The first time I cried in front of someone outside of my family and my closest childhood friends was with a friend that I was growing closer to.  It was after my hip replacement surgery and I was fighting to learn to walk all over again and trying to undo over 30 years of walking wrong.  The physical pain and mental frustration was nearly unbearable in the beginning, and I consider myself to have a fairly high tolerance for pain.  After all, I was steering clear of pain killers and narcotics that made me feel worse that I rather just take on the pain.  She walked in with a bouquet of flowers when I was trying to get up from the wheelchair and the physical and mental pain was finally too much for me to tolerate that I just cried and kept crying.  I had never cried that hard in front of someone outside of my family and childhood friends.  She rushed over to me and wrapped me in her arms and comforted me saying: “Just cry.”   
There is something so scary about showing and sharing our absolute worst, our vulnerabilities, our fears, and just us being flawed and imperfect beings.  There is something so honorable being on the receiving end of someone’s tears.  When someone cries in front of me, I consider it the ultimate strength on that person to exposing me to their vulnerabilities and, most of all, that person, trusting me with their worst and their truth.  I consider it my honor and place of privilege to comfort that person and let the person just be and feel all they are feeling to try to heal.   

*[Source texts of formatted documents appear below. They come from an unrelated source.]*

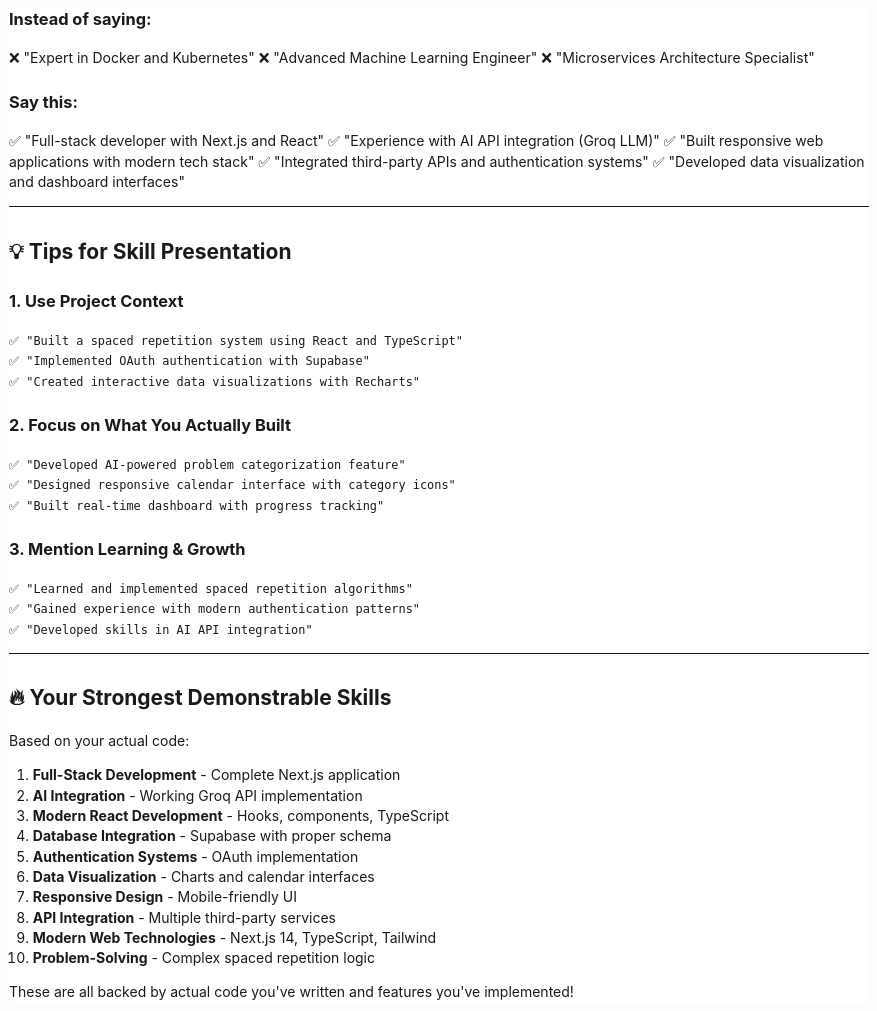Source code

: ### Instead of saying:
❌ "Expert in Docker and Kubernetes"
❌ "Advanced Machine Learning Engineer"
❌ "Microservices Architecture Specialist"

### Say this:
✅ "Full-stack developer with Next.js and React"
✅ "Experience with AI API integration (Groq LLM)"
✅ "Built responsive web applications with modern tech stack"
✅ "Integrated third-party APIs and authentication systems"
✅ "Developed data visualization and dashboard interfaces"

---

## 💡 Tips for Skill Presentation

### 1. Use Project Context
```
✅ "Built a spaced repetition system using React and TypeScript"
✅ "Implemented OAuth authentication with Supabase"
✅ "Created interactive data visualizations with Recharts"
```

### 2. Focus on What You Actually Built
```
✅ "Developed AI-powered problem categorization feature"
✅ "Designed responsive calendar interface with category icons"
✅ "Built real-time dashboard with progress tracking"
```

### 3. Mention Learning & Growth
```
✅ "Learned and implemented spaced repetition algorithms"
✅ "Gained experience with modern authentication patterns"
✅ "Developed skills in AI API integration"
```

---

## 🔥 Your Strongest Demonstrable Skills

Based on your actual code:

1. **Full-Stack Development** - Complete Next.js application
2. **AI Integration** - Working Groq API implementation
3. **Modern React Development** - Hooks, components, TypeScript
4. **Database Integration** - Supabase with proper schema
5. **Authentication Systems** - OAuth implementation
6. **Data Visualization** - Charts and calendar interfaces
7. **Responsive Design** - Mobile-friendly UI
8. **API Integration** - Multiple third-party services
9. **Modern Web Technologies** - Next.js 14, TypeScript, Tailwind
10. **Problem-Solving** - Complex spaced repetition logic

These are all backed by actual code you've written and features you've implemented!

I admit it: I am a big crier.  I cry with Disney movies.  I cry with ANY and all animal movies.  I cry from books.  I cry out of frustration.  I also cry from laughing so hard.  Funny how our laughter and tears are so connected to each other to feel and process such joy and sorrow.  I’ve become even more of a crier as I have gotten older.  I thought it would get easier with getting older in that I wouldn’t give a *hit, but I have become increasingly nostalgic and sentimental.  Things, people, experiences, and just about everything and anything can and has touched, affected, and impacted me even more now than when I was younger because of how aware I am of the meaning deep in them.  Has this also happened to you? 
If crying is NOT your default like me, then it’s all good.  Everyone grieves and reacts to challenges, pain, anguish, frustration, etc. in all different ways.  I am just saying that I hope for you to have a place of safety and sanctuary to just be and feel whatever you feel and always remember that you are human.   Do you cry easily?  Do you need to be alone when you cry?  Have you become more emotional as you have grown older?  Were you told growing up not to cry and to control your emotions?  Or, even worse, that ‘boys do not cry’ because it is not ‘manly’?  When was the last time you cried?